* _WORK TO BE COMPLETED_: Swap "lens line" for "camera line" in the lines from the one with "Mind giving me" to the one with "0.008143, 0.699408, 0.239584]]", and give those lines again with nothing else changed. Leave the pictures out of your answer.

* _INFORMATION SUPPLIED_:
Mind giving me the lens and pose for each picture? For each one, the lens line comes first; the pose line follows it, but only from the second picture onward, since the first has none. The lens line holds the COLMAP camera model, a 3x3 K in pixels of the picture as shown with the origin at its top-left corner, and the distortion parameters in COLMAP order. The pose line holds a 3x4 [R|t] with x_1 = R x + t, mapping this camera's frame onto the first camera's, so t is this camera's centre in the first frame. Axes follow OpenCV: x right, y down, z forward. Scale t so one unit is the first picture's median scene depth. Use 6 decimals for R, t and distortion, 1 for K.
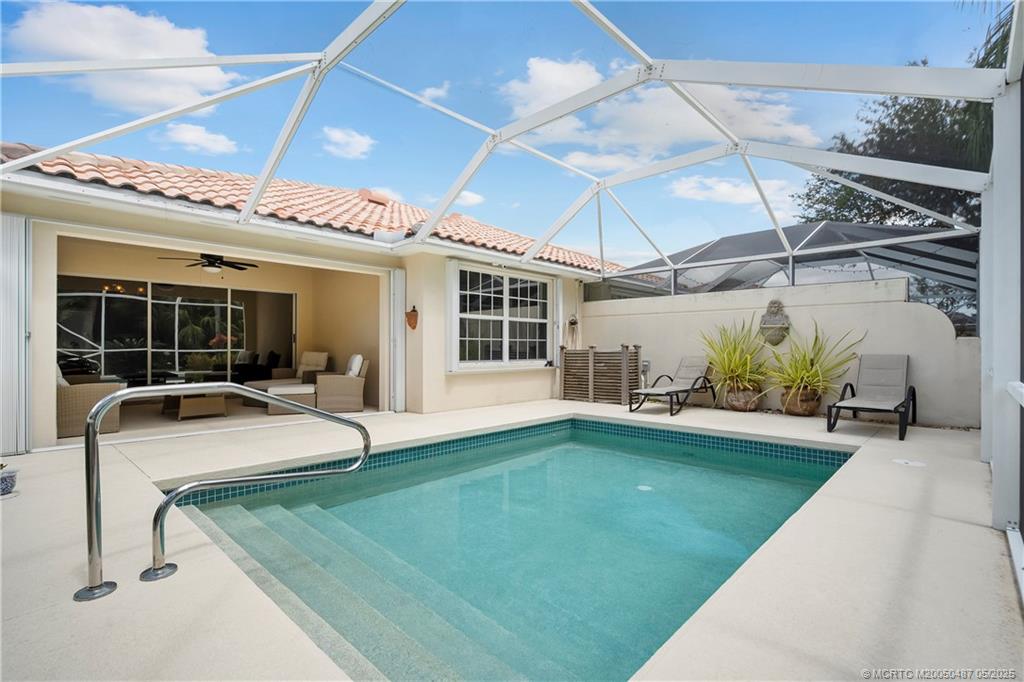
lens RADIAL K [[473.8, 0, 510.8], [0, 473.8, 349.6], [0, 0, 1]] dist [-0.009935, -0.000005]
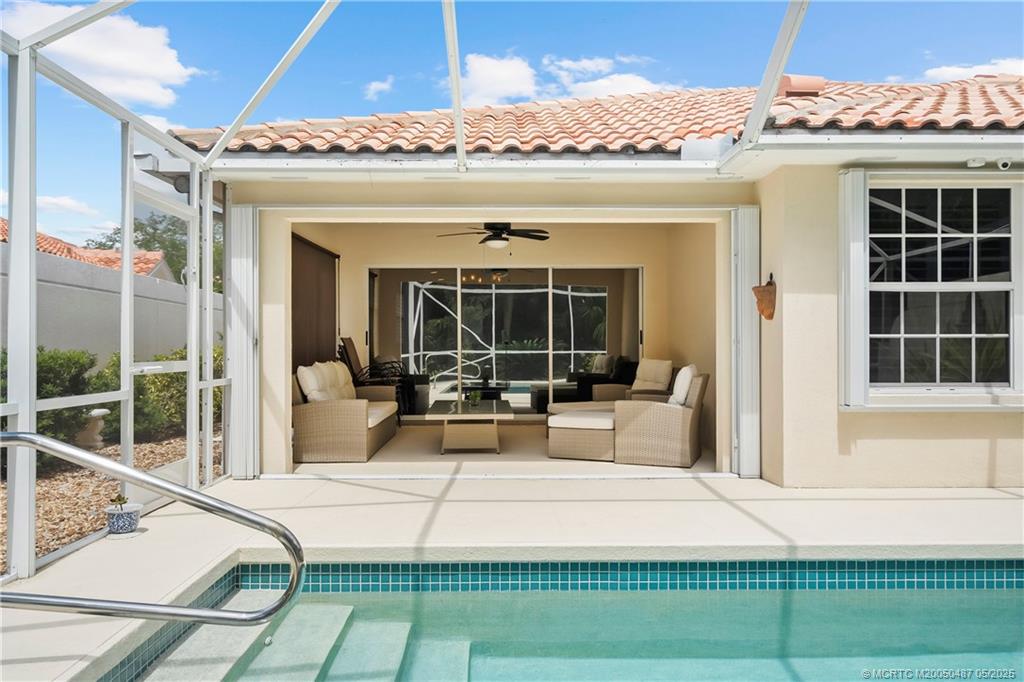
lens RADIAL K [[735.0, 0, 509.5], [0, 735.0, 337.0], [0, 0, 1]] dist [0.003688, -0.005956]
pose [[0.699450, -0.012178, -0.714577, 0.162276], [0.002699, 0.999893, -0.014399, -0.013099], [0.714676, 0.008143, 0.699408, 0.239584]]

...

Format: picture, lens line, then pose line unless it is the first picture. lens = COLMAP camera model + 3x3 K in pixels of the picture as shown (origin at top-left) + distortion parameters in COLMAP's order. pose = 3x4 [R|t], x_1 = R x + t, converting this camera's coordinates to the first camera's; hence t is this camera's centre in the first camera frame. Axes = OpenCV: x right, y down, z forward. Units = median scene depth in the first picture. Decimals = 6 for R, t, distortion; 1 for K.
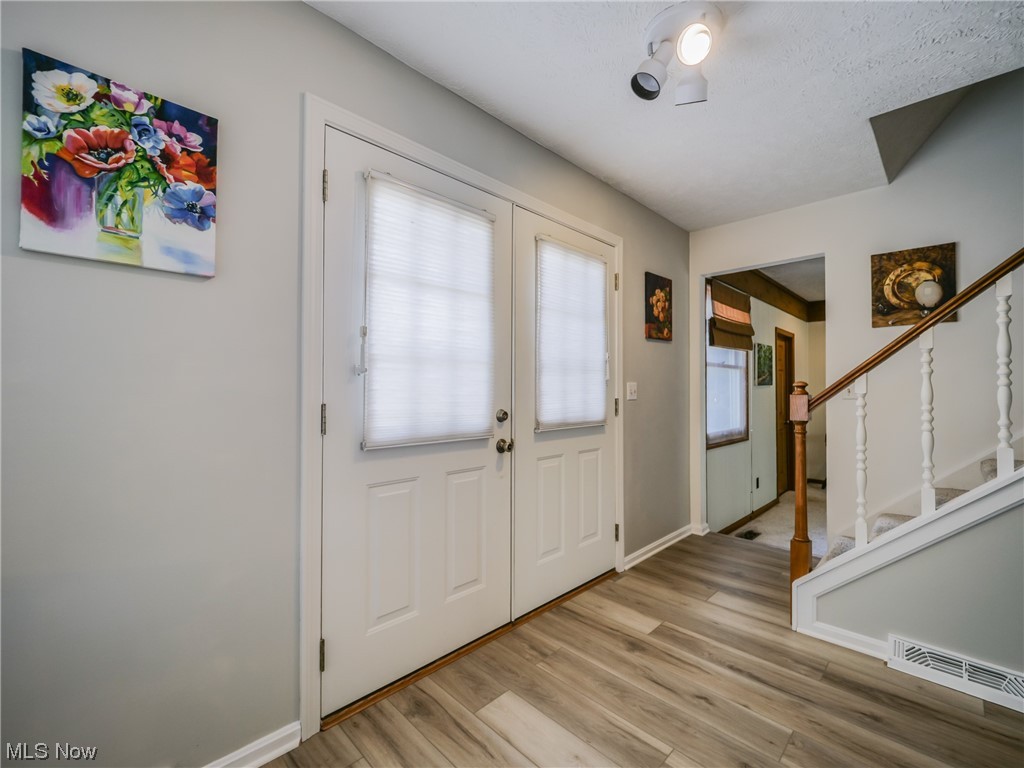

* _FINISHED EXERCISE_:
Mind giving me the lens and pose for each picture? For each one, the camera line comes first; the pose line follows it, but only from the second picture onward, since the first has none. The camera line holds the COLMAP camera model, a 3x3 K in pixels of the picture as shown with the origin at its top-left corner, and the distortion parameters in COLMAP order. The pose line holds a 3x4 [R|t] with x_1 = R x + t, mapping this camera's frame onto the first camera's, so t is this camera's centre in the first frame. Axes follow OpenCV: x right, y down, z forward. Scale t so one unit is the first picture's median scene depth. Use 6 decimals for R, t and distortion, 1 for K.
lens RADIAL K [[473.8, 0, 510.8], [0, 473.8, 349.6], [0, 0, 1]] dist [-0.009935, -0.000005]
lens RADIAL K [[735.0, 0, 509.5], [0, 735.0, 337.0], [0, 0, 1]] dist [0.003688, -0.005956]
pose [[0.699450, -0.012178, -0.714577, 0.162276], [0.002699, 0.999893, -0.014399, -0.013099], [0.714676, 0.008143, 0.699408, 0.239584]]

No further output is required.